Question

ABCDE is a pentagon.A line through B II to AC meets DC produced at F.Show that:-
(i)ar(ACB)=ar(ACF)
(ii)ar(AEDF)=ar(ABCDE)

Answer 1

answer ma question plzzzzzzzzzzz

Answer 2

Sorry -- I don't know what "ar" as in "ar(ACB)" means.
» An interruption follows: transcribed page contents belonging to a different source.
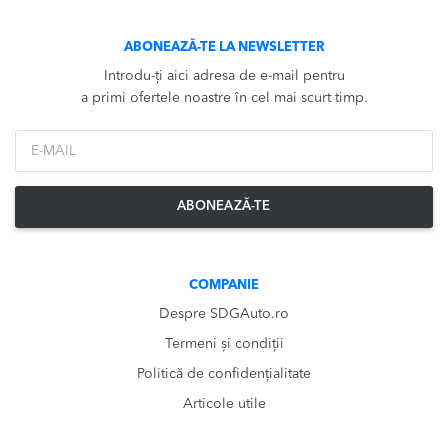
ABONEAZĂ-TE LA NEWSLETTER
Introdu-ți aici adresa de e-mail pentru
a primi ofertele noastre în cel mai scurt timp.
*Email
ABONEAZĂ-TE
COMPANIE
Despre SDGAuto.ro
Termeni și condiții
Politică de confidențialitate
Articole utile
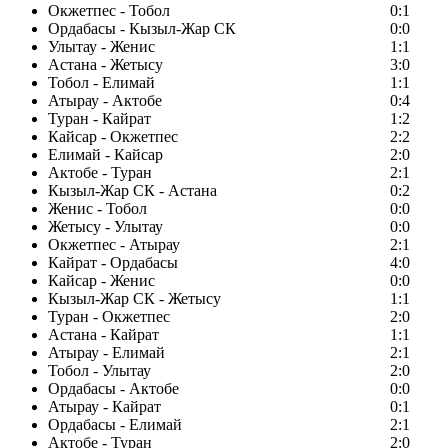
Окжетпес - Тобол
0:1
Ордабасы - Кызыл-Жар СК
0:0
Улытау - Женис
1:1
Астана - Жетысу
3:0
Тобол - Елимай
1:1
Атырау - Актобе
0:4
Туран - Кайрат
1:2
Кайсар - Окжетпес
2:2
Елимай - Кайсар
2:0
Актобе - Туран
2:1
Кызыл-Жар СК - Астана
0:2
Женис - Тобол
0:0
Жетысу - Улытау
0:0
Окжетпес - Атырау
2:1
Кайрат - Ордабасы
4:0
Кайсар - Женис
0:0
Кызыл-Жар СК - Жетысу
1:1
Туран - Окжетпес
2:0
Астана - Кайрат
1:1
Атырау - Елимай
2:1
Тобол - Улытау
2:0
Ордабасы - Актобе
0:0
Атырау - Кайрат
0:1
Ордабасы - Елимай
2:1
Актобе - Туран
2:0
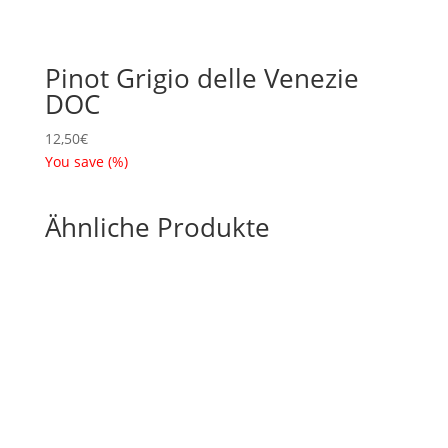
Pinot Grigio delle Venezie
DOC
12,50
€
You save
(
%)
Ähnliche Produkte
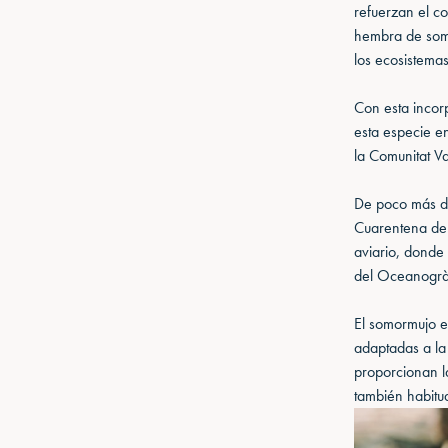
refuerzan el c
hembra de som
los ecosistema
Con esta incor
esta especie en
la Comunitat V
De poco más de
Cuarentena del
aviario, donde
del Oceanogràf
El somormujo e
adaptadas a la 
proporcionan la
también habitu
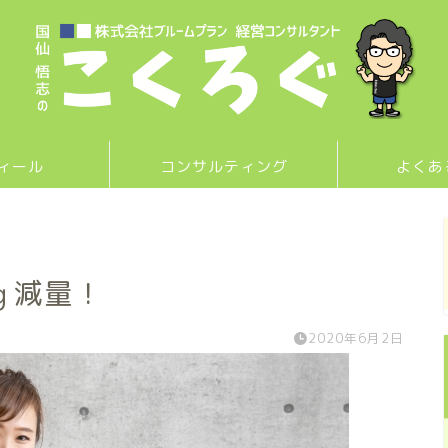
ィール
コンサルティング
よくあ
ｇ減量！
2020年6月2日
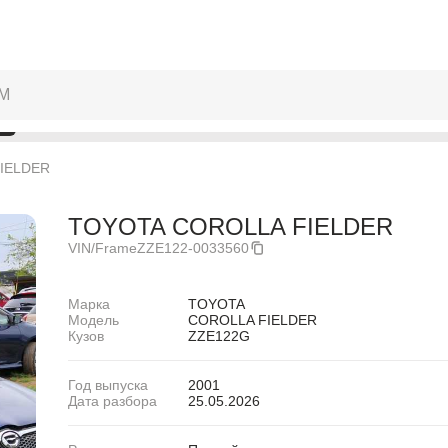
IELDER
TOYOTA COROLLA FIELDER
VIN/Frame
ZZE122-0033560
Марка
TOYOTA
Модель
COROLLA FIELDER
Кузов
ZZE122G
Год выпуска
2001
Дата разбора
25.05.2026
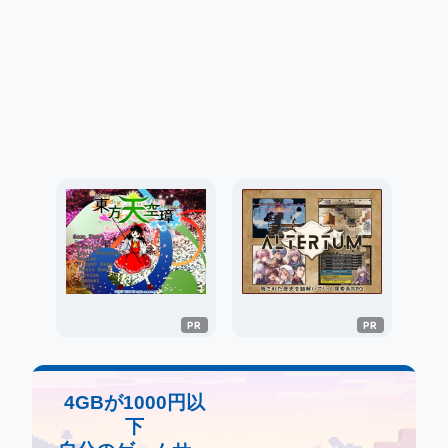
4GBが1000円以
下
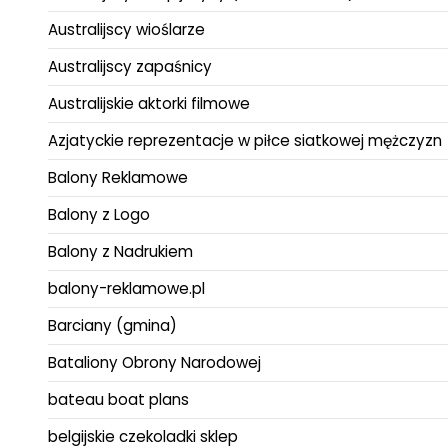
Australijscy wioślarze
Australijscy zapaśnicy
Australijskie aktorki filmowe
Azjatyckie reprezentacje w piłce siatkowej mężczyzn
Balony Reklamowe
Balony z Logo
Balony z Nadrukiem
balony-reklamowe.pl
Barciany (gmina)
Bataliony Obrony Narodowej
bateau boat plans
belgijskie czekoladki sklep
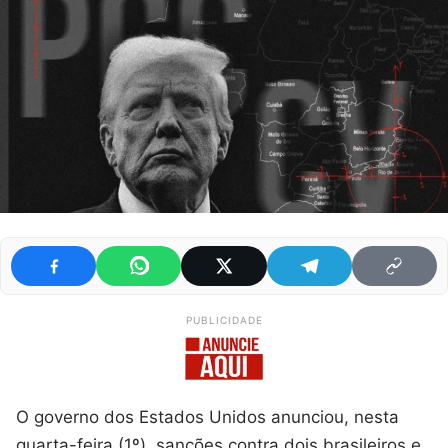
PUBLICIDADE
O governo dos Estados Unidos anunciou, nesta
quarta-feira (1º), sanções contra dois brasileiros e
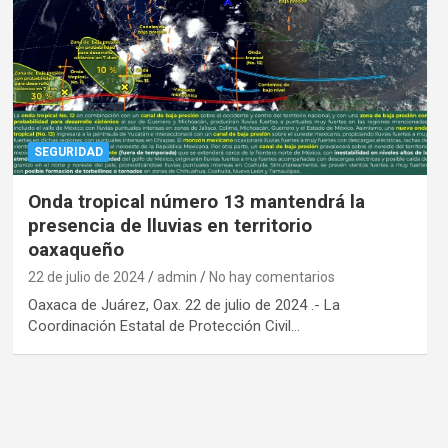
SEGURIDAD
Onda tropical número 13 mantendrá la
presencia de lluvias en territorio
oaxaqueño
22 de julio de 2024
admin
No hay comentarios
Oaxaca de Juárez, Oax. 22 de julio de 2024 .- La
Coordinación Estatal de Protección Civil…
Also, I am uncertain about "produced at F." Line AC intersected line CD at point C when I drew the diagram.

Answer 3

ar(ACB) means area of triangle ACB

Answer 4

ya

Answer 5

the distance between two parallel lines remains constant at every point...... so the hieght of triangles ACB and ACF is same.... and the base is common.... so the area 1/2 * AC * hieght is same.....

Answer 6

will u show me the figure

Answer 7

BF and AC are parallel... got it
???

Answer 8

ya

Answer 9

understood 1st part???

Answer 10

ya

Answer 11

now for the second part.....

Answer 12

k

Answer 13

the area of pentagon ABCDE = ar(ACDE) + ar(ABC)
but in 1st part we proved that ar(ABC)=ar(ACF)
so ar(ABCDE) = ar(ACDE) + ar(ACF) = ar(AFDE)

Answer 14

this is an NCERT question of class 9th i suppose

Answer 15

ya

Answer 16

then for the first part.... Area of triangles is same if they lie on the same base and between parallel lines....... THEorum

Answer 17

ya

Answer 18

wch class r u